Ok, as promised I had some frank discussion with my lawyer here in Singapore. I have been
traveling a lot lately, so I am very fuzzy at this stage, plus, if you add some mild seafood poisoning
in Bangkok (don't blame the restaurant, I just ate too much) and being forced to change three(!)
new PCs that failed, you get a better picture...

To the point:

A patent which has been filed, while there has been prior art in the past, may be invalidated anytime.
Any lawyer could do this, and it may be done by simply referring to the office which is issuing the patent
in question (e.g. PCT, local, or provisional). There can be cases where someone may "dribble" his/her way
towards something different, but in this case, the patent similarities are too obvious. I repeat, there
is absolutely no deadline to invalidate a patent if there is prior art.

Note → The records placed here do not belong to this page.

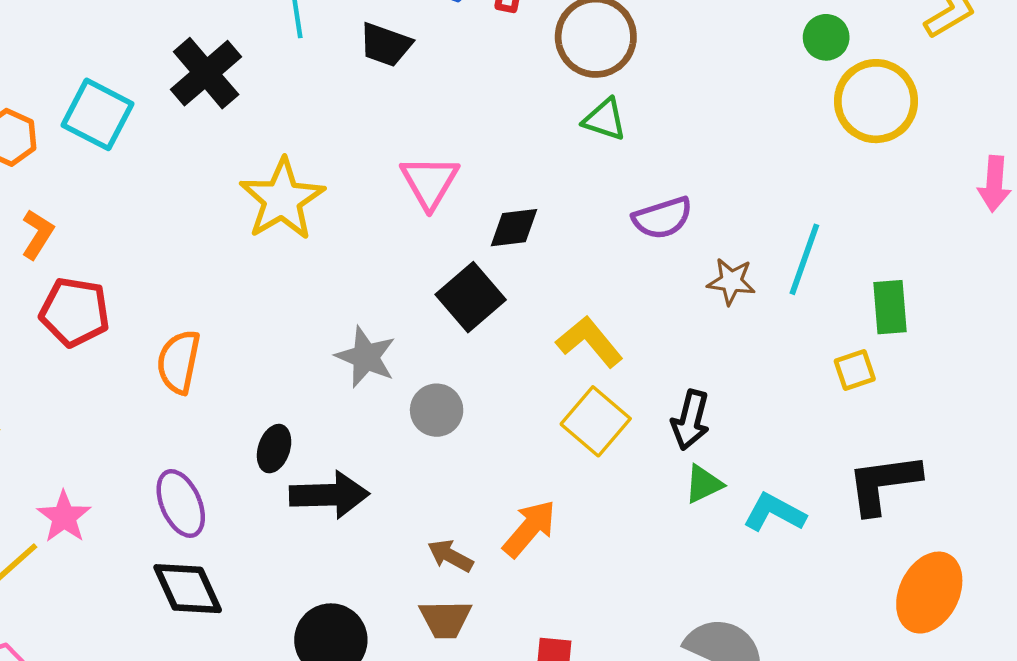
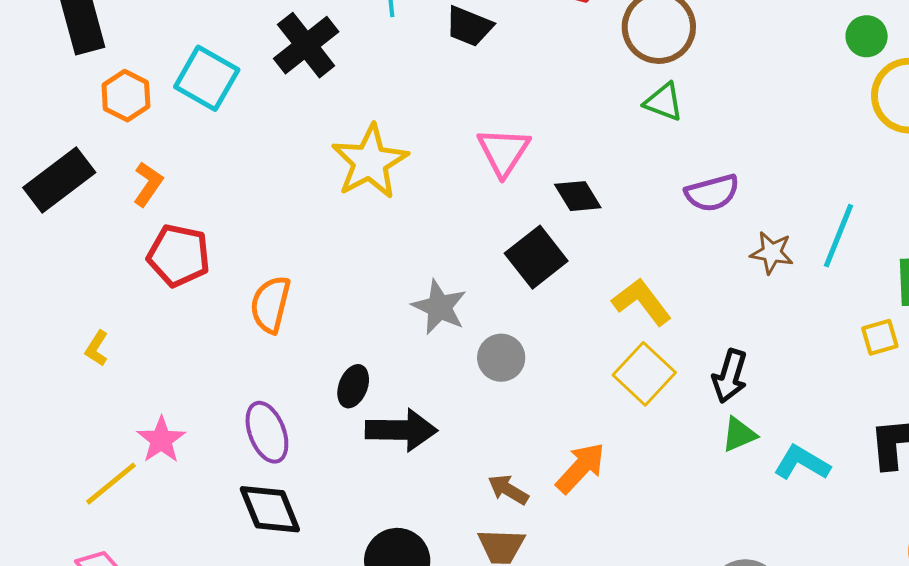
black diamond: (514, 228) -> (578, 196), turned 63

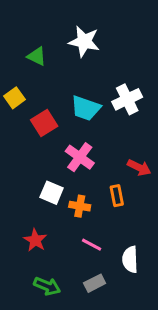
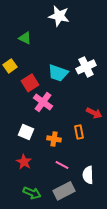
white star: (84, 42) -> (59, 16), moved
pink cross: (80, 157) -> (43, 102), moved
white square: (52, 193) -> (26, 132), moved
gray rectangle: (95, 283) -> (64, 191), size x1.5

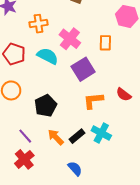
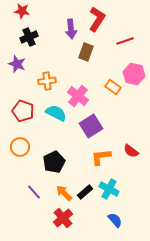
orange rectangle: (105, 43) -> (113, 87), moved, turned -56
red cross: (24, 159) -> (63, 218), moved
blue semicircle: (75, 169) -> (115, 220), moved

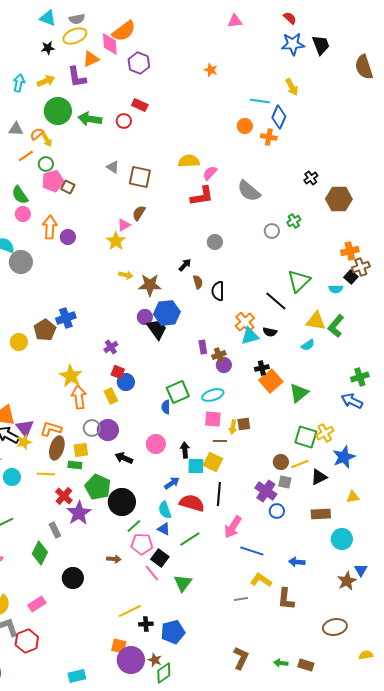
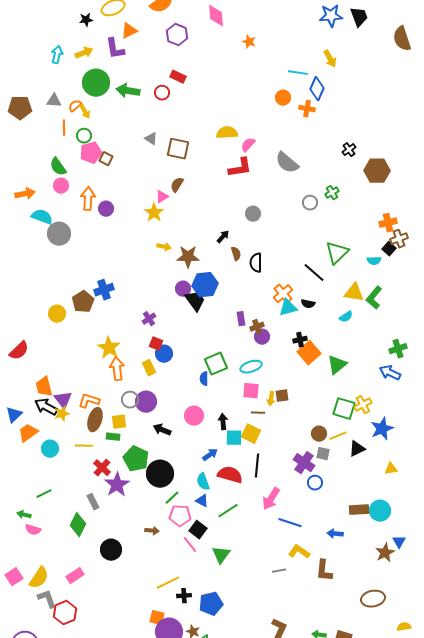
pink diamond: (110, 44) -> (216, 16), moved
orange line: (26, 156) -> (64, 128), turned -56
brown rectangle: (321, 514) -> (359, 510), moved

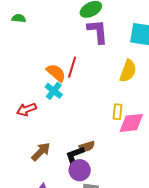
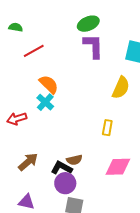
red line: (72, 67) -> (34, 51), moved, turned 40
pink diamond: (131, 123) -> (118, 167), moved
black L-shape: (75, 155) -> (62, 168), turned 45

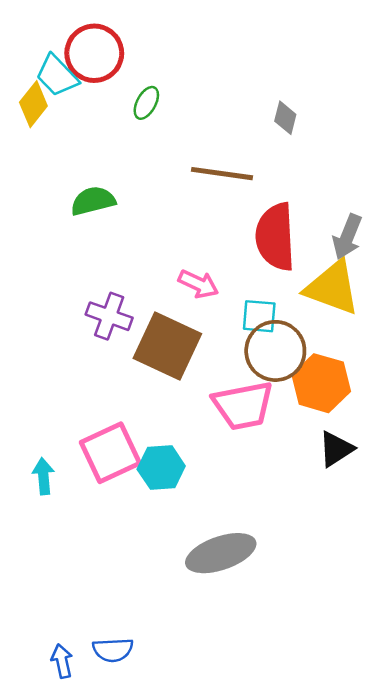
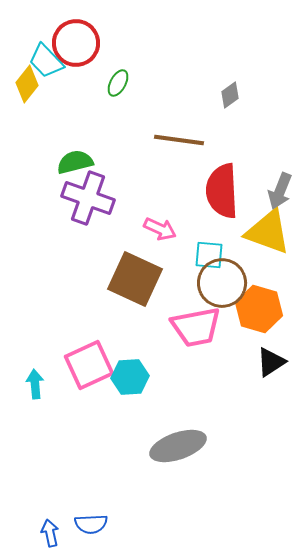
gray diamond: (285, 118) -> (230, 95), turned 40
purple cross: (109, 316) -> (88, 198), moved, size x1.4

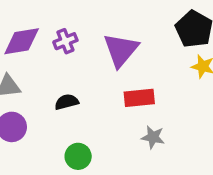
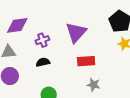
purple cross: (65, 41) -> (42, 40), moved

It is important to add that until someone (anytime) invalidates their patent, they will have some sort
of temporary exclusivity. It is a matter of whether someone wants to pay lawyer fees to stop this,
an action which could only be realistic if (in the marketing sense) that same someone else wants to mass
produce it too. In terms of ethics, common knowledge would do the trick (well, not that well, but oh well...)

Of course, as stated, it is impossible to stop the production and the sales, as it is public domain,
but as Aleksey correctly said, it won't allow non-existent exclusive rights. And as a very long time
has passed since the issue of the original patent, it is a fair game for everyone to use it as they please.

Hope that helps. Now time to prepare that swimming suit and head towards the island, it has been a tough week.